● **Job item**:
Search the material below for lines containing the string "nettoyage", and copy every one you find.
______
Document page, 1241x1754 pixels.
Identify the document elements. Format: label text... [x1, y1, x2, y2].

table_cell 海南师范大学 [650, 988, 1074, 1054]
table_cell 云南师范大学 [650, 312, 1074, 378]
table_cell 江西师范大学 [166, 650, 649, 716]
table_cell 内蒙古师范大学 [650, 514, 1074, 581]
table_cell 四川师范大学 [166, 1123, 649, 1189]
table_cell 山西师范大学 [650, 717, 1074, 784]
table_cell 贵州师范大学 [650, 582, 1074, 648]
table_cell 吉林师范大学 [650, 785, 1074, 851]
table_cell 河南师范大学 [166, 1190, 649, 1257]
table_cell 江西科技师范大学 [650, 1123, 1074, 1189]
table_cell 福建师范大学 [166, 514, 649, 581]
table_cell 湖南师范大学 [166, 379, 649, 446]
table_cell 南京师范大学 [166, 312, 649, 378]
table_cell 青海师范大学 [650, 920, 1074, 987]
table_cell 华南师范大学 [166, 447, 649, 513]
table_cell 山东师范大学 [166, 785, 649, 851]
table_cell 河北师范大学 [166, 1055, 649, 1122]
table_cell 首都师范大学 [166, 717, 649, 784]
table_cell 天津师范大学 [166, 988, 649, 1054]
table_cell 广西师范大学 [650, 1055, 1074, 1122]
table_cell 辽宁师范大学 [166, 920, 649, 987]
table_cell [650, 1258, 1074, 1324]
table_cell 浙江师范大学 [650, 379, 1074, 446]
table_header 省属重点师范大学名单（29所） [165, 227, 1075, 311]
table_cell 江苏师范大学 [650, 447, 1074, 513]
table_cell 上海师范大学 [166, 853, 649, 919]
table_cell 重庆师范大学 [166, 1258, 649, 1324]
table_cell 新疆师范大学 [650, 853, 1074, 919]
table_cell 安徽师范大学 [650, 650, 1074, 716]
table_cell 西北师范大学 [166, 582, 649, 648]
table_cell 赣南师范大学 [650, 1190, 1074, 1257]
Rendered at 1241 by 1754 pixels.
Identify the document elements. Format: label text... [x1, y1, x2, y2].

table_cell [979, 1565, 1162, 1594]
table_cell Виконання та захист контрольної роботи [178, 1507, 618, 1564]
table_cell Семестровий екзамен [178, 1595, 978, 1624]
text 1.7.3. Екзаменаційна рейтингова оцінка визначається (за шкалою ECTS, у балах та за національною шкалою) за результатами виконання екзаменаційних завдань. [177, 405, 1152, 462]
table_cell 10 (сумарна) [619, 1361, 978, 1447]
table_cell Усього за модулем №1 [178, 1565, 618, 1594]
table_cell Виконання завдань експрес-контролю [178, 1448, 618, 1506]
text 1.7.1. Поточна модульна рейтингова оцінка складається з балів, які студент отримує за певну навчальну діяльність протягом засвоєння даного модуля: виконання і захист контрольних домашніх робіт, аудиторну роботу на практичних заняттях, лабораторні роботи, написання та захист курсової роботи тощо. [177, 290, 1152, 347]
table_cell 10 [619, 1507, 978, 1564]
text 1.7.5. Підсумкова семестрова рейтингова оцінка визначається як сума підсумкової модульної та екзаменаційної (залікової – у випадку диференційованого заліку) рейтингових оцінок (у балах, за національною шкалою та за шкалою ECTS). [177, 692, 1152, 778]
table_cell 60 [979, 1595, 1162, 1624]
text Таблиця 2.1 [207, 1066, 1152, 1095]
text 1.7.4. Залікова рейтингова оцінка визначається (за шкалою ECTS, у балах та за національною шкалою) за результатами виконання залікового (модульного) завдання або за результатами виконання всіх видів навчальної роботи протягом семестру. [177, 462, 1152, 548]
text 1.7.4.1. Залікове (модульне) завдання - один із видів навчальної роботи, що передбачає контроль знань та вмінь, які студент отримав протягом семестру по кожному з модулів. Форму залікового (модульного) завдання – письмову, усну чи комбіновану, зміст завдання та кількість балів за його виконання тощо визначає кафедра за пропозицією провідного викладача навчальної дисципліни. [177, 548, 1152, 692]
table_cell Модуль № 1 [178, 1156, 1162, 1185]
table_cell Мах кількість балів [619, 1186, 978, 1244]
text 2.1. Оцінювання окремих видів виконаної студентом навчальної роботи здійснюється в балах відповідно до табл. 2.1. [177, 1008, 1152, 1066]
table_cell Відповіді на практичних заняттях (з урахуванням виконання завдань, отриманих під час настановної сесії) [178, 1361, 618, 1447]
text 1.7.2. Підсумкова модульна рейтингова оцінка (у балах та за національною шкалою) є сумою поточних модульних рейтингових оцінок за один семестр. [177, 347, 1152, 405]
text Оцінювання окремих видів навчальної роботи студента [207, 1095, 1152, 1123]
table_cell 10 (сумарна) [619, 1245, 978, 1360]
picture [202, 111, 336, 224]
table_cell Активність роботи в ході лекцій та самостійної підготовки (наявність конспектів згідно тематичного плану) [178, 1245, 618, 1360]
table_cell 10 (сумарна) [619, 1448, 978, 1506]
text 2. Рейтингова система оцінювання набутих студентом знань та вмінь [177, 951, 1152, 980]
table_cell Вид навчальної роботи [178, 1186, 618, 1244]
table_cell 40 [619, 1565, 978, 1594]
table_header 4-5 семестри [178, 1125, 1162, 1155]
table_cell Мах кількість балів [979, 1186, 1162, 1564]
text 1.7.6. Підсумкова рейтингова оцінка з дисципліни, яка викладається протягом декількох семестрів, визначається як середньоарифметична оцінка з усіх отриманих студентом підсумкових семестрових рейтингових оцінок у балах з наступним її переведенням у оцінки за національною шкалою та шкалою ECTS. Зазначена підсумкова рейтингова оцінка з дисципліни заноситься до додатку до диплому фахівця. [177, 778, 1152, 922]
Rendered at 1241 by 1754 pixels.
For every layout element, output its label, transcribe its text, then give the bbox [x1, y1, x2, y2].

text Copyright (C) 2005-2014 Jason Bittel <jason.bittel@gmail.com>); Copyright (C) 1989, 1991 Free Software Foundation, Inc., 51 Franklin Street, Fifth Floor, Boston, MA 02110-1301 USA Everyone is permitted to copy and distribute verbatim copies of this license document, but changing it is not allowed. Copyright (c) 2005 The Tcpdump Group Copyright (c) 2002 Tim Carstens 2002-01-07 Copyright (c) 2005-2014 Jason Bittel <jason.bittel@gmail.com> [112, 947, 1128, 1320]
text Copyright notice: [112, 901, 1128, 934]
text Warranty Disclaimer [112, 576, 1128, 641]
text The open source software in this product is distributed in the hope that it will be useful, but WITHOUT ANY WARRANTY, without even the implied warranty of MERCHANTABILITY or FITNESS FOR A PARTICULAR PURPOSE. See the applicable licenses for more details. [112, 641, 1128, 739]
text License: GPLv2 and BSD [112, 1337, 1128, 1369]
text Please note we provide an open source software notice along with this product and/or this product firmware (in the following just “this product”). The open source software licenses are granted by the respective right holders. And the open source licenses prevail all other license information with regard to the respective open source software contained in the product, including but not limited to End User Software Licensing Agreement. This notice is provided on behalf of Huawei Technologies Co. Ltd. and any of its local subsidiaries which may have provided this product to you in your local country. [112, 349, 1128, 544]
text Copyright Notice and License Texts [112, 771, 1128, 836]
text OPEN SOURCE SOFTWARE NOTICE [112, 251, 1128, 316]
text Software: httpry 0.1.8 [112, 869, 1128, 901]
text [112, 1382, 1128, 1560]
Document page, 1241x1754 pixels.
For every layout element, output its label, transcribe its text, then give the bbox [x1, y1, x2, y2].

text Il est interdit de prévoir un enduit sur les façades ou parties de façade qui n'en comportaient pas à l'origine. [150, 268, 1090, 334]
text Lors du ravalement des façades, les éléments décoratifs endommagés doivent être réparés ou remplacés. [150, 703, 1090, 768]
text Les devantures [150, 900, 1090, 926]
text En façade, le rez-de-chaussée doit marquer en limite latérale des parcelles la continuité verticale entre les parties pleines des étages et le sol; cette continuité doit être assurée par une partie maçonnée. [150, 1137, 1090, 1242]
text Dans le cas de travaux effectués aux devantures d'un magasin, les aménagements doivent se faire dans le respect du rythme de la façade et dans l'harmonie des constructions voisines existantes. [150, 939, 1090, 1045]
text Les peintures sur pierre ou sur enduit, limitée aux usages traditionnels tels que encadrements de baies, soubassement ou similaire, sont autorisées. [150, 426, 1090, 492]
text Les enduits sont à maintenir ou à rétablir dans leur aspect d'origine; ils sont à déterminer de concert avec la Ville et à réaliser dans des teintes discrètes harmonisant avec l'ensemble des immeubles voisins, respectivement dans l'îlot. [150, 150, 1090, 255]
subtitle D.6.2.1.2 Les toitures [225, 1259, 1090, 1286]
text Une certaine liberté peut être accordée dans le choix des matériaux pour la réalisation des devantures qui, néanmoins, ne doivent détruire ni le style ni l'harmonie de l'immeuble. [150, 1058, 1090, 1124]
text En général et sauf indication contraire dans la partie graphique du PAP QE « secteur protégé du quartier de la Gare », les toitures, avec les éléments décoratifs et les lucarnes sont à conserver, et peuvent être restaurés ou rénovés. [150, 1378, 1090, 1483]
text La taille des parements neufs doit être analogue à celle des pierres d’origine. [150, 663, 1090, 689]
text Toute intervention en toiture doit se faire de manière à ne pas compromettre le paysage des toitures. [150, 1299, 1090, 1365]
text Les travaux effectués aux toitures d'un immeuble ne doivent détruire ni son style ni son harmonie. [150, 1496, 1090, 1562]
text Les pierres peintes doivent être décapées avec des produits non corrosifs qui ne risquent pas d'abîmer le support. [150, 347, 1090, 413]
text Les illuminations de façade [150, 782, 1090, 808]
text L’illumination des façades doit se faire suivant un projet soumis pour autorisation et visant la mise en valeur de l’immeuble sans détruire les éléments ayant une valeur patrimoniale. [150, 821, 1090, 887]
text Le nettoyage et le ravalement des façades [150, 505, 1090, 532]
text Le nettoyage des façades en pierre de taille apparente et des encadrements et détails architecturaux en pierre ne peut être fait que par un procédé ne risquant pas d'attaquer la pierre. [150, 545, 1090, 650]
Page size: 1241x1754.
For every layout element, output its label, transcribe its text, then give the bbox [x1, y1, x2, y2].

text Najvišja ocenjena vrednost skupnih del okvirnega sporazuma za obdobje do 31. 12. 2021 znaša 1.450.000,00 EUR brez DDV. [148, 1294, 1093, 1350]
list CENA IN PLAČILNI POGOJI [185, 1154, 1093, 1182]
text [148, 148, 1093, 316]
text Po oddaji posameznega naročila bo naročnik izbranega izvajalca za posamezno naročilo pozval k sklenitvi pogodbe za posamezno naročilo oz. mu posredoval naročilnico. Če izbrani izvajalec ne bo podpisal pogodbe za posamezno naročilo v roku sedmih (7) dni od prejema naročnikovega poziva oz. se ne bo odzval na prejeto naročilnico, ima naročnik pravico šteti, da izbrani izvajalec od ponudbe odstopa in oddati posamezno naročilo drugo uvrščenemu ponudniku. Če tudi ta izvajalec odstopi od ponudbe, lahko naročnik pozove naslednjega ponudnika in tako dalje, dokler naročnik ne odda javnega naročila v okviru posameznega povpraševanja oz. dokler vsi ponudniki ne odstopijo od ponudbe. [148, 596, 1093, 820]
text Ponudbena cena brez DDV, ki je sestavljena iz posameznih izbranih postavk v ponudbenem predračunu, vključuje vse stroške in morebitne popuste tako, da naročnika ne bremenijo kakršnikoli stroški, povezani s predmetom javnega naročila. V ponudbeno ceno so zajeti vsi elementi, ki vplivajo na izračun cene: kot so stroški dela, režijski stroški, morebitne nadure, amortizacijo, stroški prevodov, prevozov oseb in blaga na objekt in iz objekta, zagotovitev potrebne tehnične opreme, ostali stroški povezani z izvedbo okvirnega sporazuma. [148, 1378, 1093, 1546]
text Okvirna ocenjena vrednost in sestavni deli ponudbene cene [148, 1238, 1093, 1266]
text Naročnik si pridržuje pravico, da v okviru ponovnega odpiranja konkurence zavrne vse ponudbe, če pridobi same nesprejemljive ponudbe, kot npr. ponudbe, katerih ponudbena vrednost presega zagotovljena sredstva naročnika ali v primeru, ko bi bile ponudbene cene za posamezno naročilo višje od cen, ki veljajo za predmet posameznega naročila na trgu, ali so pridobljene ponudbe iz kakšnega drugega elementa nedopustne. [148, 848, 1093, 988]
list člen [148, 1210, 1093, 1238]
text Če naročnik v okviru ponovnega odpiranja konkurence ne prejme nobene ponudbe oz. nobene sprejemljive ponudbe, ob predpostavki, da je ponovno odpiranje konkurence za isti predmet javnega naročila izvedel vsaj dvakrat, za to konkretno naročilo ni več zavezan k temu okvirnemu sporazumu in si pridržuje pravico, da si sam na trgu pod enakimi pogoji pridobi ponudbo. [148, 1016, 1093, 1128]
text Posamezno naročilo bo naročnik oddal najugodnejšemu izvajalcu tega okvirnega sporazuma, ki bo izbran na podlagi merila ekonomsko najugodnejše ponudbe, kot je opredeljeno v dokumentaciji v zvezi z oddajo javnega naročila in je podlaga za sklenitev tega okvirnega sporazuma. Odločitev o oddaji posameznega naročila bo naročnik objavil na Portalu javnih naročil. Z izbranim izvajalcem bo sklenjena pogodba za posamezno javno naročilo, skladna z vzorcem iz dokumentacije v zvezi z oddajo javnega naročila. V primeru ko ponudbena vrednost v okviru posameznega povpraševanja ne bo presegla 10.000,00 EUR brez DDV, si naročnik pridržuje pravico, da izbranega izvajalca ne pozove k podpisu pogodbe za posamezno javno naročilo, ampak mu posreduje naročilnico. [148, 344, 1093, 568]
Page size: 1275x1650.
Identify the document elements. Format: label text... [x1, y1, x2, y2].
______
● **The answer**:
text Le nettoyage et le ravalement des façades [150, 505, 1090, 532]
text Le nettoyage des façades en pierre de taille apparente et des encadrements et détails architecturaux en pierre ne peut être fait que par un procédé ne risquant pas d'attaquer la pierre. [150, 545, 1090, 650]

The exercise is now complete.